Where Fabric Sits in the Hierarchy

As you are probably aware, Microsoft Fabric is Microsoft’s latest addition to its suite of cloud applications. A lot of the infrastructure of Fabric has its origins in Power BI – including some of the security features. There are even some pieces of Fabric documentation which explicitly instruct readers to study Power BI documentation for a deeper insight. However, unlike Power BI, Fabric is designed as an integrated data environment, whose capabilities are based on existing Azure solutions. In Fabric, users can store data in a flexible lakehouse format, create or import data, set up data pipelines, create notebooks to transform data, perform analytics, deploy machine learning models and create Power BI reports, among many other features.

An Azure account is required to use Fabric. Fabric is licensed through Azure and its computing provisions, called capacities, reside in Azure tenants. Tenants are instances of Microsoft Entra ID (MEID), formerly known as Azure Active Directory, and each tenant corresponds to an organisation, such as a company. Any Azure account must be assigned to a tenant and is accordingly bound by the tenant’s MEID rules. Furthermore, users can only access Microsoft Fabric after the tenant admin has enabled Fabric in the Admin Portal.

*Record set*.
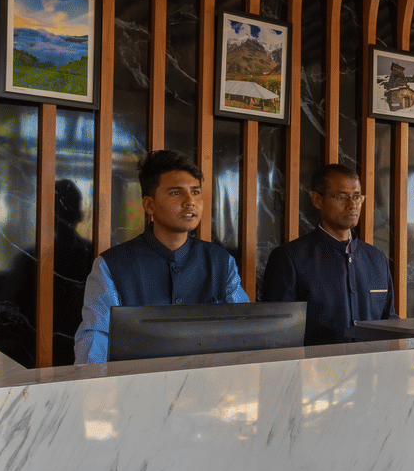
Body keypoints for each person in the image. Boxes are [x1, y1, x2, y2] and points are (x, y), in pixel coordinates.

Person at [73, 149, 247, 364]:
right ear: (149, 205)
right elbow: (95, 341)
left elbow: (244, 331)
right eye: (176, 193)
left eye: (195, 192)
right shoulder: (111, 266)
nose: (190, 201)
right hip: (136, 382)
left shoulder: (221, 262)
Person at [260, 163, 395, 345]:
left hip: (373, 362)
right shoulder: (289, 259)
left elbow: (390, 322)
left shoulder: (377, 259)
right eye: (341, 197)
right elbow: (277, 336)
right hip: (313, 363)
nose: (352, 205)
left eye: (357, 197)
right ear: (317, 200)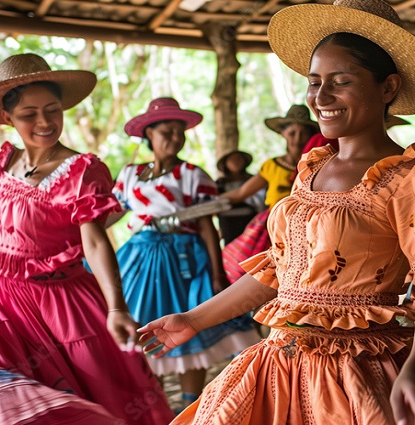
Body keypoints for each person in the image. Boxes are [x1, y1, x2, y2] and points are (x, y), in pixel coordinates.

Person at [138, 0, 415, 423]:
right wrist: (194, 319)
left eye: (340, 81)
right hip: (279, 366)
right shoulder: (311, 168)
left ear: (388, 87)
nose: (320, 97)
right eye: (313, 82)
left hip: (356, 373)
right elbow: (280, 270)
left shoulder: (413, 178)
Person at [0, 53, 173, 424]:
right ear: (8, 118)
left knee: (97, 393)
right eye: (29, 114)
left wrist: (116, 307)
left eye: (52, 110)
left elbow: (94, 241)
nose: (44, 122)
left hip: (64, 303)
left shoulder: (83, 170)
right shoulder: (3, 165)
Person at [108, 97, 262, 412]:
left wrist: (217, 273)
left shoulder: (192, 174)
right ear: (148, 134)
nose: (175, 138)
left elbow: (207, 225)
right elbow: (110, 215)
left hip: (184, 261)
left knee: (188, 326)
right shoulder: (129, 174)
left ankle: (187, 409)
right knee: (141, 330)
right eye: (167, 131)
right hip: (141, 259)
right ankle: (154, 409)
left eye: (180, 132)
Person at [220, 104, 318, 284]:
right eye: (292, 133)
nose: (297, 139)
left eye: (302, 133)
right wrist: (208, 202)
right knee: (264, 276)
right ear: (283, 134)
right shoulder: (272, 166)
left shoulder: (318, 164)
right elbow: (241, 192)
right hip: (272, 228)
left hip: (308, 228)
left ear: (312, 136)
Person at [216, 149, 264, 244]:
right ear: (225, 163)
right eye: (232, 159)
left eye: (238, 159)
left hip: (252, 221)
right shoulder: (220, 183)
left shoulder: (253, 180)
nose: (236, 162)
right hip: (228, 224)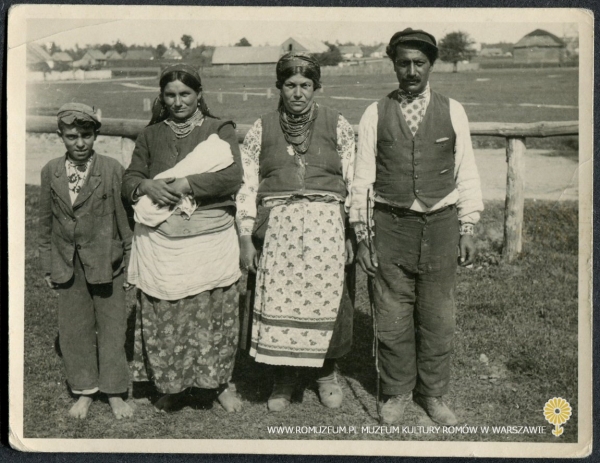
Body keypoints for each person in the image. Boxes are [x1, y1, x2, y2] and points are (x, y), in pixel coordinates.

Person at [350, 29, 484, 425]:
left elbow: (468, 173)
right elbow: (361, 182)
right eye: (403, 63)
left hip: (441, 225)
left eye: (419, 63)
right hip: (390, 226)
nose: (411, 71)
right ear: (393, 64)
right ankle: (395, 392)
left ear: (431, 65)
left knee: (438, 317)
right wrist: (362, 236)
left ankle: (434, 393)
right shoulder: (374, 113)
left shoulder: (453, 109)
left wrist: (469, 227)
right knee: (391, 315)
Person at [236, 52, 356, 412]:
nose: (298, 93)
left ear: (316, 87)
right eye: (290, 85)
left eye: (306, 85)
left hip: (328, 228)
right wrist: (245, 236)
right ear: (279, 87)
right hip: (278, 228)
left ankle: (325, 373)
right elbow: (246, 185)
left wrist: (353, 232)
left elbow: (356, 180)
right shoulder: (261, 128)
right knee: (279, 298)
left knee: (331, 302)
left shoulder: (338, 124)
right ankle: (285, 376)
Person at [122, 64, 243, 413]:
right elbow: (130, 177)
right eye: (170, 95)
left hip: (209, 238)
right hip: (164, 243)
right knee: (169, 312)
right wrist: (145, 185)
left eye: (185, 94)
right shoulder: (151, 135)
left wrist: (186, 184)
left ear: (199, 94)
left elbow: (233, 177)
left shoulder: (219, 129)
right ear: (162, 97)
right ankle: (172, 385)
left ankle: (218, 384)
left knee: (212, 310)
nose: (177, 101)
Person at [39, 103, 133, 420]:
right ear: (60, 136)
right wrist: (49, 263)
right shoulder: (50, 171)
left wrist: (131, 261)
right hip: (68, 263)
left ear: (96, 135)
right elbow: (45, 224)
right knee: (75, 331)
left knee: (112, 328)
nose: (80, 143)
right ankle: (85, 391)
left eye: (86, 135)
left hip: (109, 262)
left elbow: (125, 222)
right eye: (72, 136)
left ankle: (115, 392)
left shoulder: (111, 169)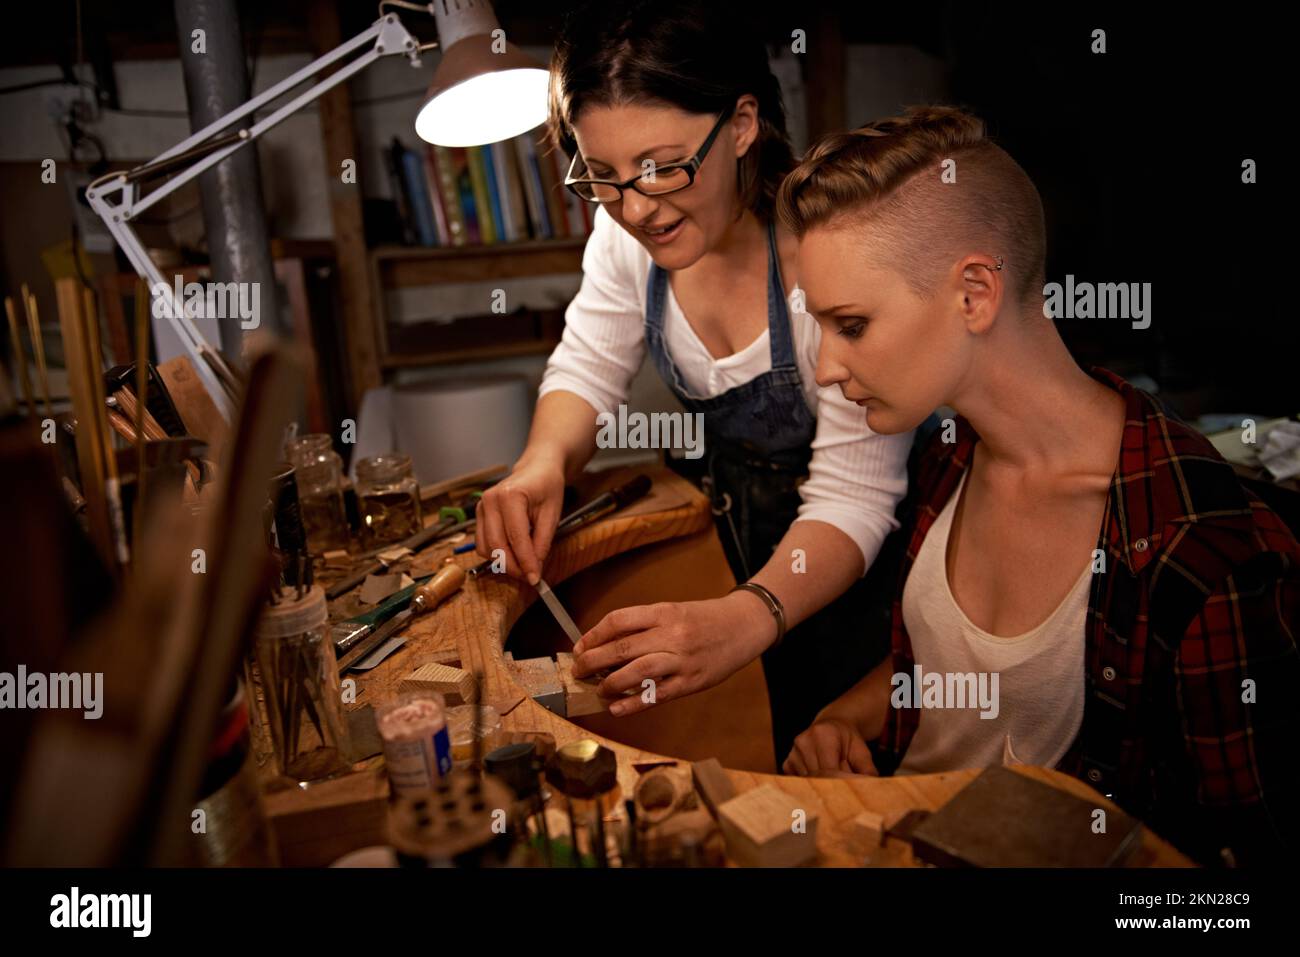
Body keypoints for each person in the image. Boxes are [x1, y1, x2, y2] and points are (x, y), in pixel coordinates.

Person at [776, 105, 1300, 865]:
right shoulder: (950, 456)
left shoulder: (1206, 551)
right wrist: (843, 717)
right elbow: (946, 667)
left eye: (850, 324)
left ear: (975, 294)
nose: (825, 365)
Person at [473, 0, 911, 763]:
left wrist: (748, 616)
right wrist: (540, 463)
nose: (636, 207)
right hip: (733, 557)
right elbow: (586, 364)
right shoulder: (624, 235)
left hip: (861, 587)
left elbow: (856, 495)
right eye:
---
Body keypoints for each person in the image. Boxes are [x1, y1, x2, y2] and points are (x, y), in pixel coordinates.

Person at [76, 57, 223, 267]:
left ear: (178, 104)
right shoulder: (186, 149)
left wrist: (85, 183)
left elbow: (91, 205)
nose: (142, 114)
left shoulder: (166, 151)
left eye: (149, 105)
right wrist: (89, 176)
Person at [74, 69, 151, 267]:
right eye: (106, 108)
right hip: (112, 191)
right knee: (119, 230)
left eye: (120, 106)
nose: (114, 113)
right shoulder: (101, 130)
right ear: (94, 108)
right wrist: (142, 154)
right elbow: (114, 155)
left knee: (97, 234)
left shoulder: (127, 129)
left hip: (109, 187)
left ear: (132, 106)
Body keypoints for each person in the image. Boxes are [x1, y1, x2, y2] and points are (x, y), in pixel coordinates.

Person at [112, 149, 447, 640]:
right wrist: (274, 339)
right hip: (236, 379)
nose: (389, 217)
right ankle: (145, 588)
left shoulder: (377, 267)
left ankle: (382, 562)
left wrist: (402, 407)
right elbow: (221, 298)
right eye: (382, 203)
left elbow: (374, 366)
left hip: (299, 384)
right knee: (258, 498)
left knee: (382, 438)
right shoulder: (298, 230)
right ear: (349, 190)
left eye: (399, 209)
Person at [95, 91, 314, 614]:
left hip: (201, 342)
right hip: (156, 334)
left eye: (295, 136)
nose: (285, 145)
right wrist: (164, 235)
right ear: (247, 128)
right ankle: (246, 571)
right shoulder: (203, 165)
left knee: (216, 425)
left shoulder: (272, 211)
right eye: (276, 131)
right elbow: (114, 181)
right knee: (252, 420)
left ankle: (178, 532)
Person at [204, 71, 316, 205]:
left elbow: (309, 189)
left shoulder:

*Check your understanding*.
**1)** Decide whether each statement agrees with the Microsoft Fabric passage. Answer yes or no for (a), (b) and (c), and quote the deciding words of the passage.
(a) Fabric's computing provisions, called capacities, reside in Azure tenants.
(b) Microsoft Entra ID was formerly known as Azure Active Directory.
(c) Users can access Microsoft Fabric before the tenant admin enables it in the Admin Portal.
**2)** Repeat word for word the section of the Microsoft Fabric passage that opens with the words containing "An Azure account" and closes with "the Admin Portal.".
**3)** Extend the Microsoft Fabric passage, picking up right after its final sentence.

*Answers to the problems*.
**1)**
(a) Yes: "its computing provisions, called capacities, reside in Azure tenants"
(b) Yes: "Microsoft Entra ID (MEID), formerly known as Azure Active Directory"
(c) No: "users can only access Microsoft Fabric after the tenant admin has enabled Fabric in the Admin Portal"

**2)**
An Azure account is required to use Fabric. Fabric is licensed through Azure and its computing provisions, called capacities, reside in Azure tenants. Tenants are instances of Microsoft Entra ID (MEID), formerly known as Azure Active Directory, and each tenant corresponds to an organisation, such as a company. Any Azure account must be assigned to a tenant and is accordingly bound by the tenant’s MEID rules. Furthermore, users can only access Microsoft Fabric after the tenant admin has enabled Fabric in the Admin Portal.

**3)**
Each time anyone wants to create a non-Trial Fabric environment, they must also deploy an Azure resource called a Fabric Capacity. This represents the computing power available to the Fabric environment, and must exist within an Azure Resource Group.

These deployment rules mean that access to Fabric resources can be governed using existing Microsoft security tools, such as role-based access control (RBAC), service endpoints, security groups and service principals.

Security within Fabric

In Fabric, the basic logical structure for data services is the Workspace, in which users can create Items, which are the various resources that perform all the data operations available in Fabric, such as Lakehouses, pipelines, machine learning models and so on. Each workspace is a self-contained data storage and development environment, whose user access is controlled by both workspace admins and member users. User access controls include options to manage users’ workspace roles, which determine the permissions assigned to each user. Security permissions can be managed on the workspace and item levels in the Fabric UI. MEID authentication can also be employed within Fabric, as connecting Fabric items to other Azure resources requires MEID. MEID’s Conditional Access feature can also be configured for use in Fabric (see this documentation for best practice for Fabric resources linking to other Azure services).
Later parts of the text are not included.